The cylindrical Cryobot (its copper tip heated to temperatures up to 195 degrees) took four days to bore into the glacier on the island of Spitsbergen, north of the Arctic Circle.
"It was basically like a hot iron against the ice," said Lloyd French, who was among scientists from NASA's Jet Propulsion Laboratory and the California Institute of Technology involved in October's test.
Early versions of cylindrical robots designed to explore harsh environments have been tested in California's Monterey Bay Aquarium, in the ocean off Hawaii and at JPL, where scientists simulated glacial conditions.

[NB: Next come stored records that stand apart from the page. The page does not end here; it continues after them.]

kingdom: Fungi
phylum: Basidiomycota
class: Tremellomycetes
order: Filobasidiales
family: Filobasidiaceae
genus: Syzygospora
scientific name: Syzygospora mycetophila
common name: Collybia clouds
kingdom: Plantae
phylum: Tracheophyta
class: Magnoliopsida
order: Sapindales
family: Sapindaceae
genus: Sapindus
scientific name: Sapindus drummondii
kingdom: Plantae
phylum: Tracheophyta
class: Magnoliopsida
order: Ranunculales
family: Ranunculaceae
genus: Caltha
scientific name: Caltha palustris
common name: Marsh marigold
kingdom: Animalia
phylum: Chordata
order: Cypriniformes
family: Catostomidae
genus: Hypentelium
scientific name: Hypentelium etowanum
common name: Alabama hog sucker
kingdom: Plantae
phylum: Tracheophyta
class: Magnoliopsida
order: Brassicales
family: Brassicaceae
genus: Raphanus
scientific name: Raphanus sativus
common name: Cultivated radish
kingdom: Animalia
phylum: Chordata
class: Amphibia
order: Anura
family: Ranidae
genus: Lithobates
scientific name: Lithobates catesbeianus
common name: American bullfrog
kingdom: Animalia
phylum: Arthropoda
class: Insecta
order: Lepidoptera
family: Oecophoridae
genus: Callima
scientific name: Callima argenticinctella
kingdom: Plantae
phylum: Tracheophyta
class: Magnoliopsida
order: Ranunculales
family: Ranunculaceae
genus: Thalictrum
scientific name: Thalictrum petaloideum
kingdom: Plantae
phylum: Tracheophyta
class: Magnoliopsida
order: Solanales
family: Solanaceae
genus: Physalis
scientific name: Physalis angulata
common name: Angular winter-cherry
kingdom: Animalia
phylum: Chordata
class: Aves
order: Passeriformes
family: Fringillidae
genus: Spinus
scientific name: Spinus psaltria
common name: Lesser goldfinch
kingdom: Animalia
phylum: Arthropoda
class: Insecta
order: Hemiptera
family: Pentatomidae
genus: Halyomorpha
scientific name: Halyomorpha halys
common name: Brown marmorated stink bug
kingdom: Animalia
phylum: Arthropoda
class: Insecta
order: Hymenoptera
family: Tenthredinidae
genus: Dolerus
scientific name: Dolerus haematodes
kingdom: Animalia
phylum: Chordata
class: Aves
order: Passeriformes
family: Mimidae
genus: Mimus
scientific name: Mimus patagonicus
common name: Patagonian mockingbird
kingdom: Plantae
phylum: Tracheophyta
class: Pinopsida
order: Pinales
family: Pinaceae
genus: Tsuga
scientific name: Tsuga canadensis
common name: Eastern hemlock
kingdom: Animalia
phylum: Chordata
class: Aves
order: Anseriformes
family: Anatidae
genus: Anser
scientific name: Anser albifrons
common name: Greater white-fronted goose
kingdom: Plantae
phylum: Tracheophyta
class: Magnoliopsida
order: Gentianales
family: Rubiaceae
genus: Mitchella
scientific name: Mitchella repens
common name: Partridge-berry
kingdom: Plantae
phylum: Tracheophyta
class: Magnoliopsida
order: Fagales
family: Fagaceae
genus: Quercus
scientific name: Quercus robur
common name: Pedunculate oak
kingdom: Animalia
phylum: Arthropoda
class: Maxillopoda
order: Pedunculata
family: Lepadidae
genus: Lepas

The more-advanced Cyrobot (3.3 feet long and about 5 inches in diameter) was developed with an eye toward space and the prospect of missions to Mars and Europa, which is carpeted with thick ice that blankets what may be an ocean of liquid water.
But even if budget woes at NASA keep it on Earth, researchers believe the $1.3 million machine could search for microbial life in places like Lake Vostok, which lies beneath a thick shield of Antarctic ice.
"By no means is Earth merely a testing ground for Europa and Mars," said Frank Carsey, a Cryobot scientist at JPL. "There are many interesting environments on Earth where a Cryobot could be the best technology for conducting safe and effective scientific studies."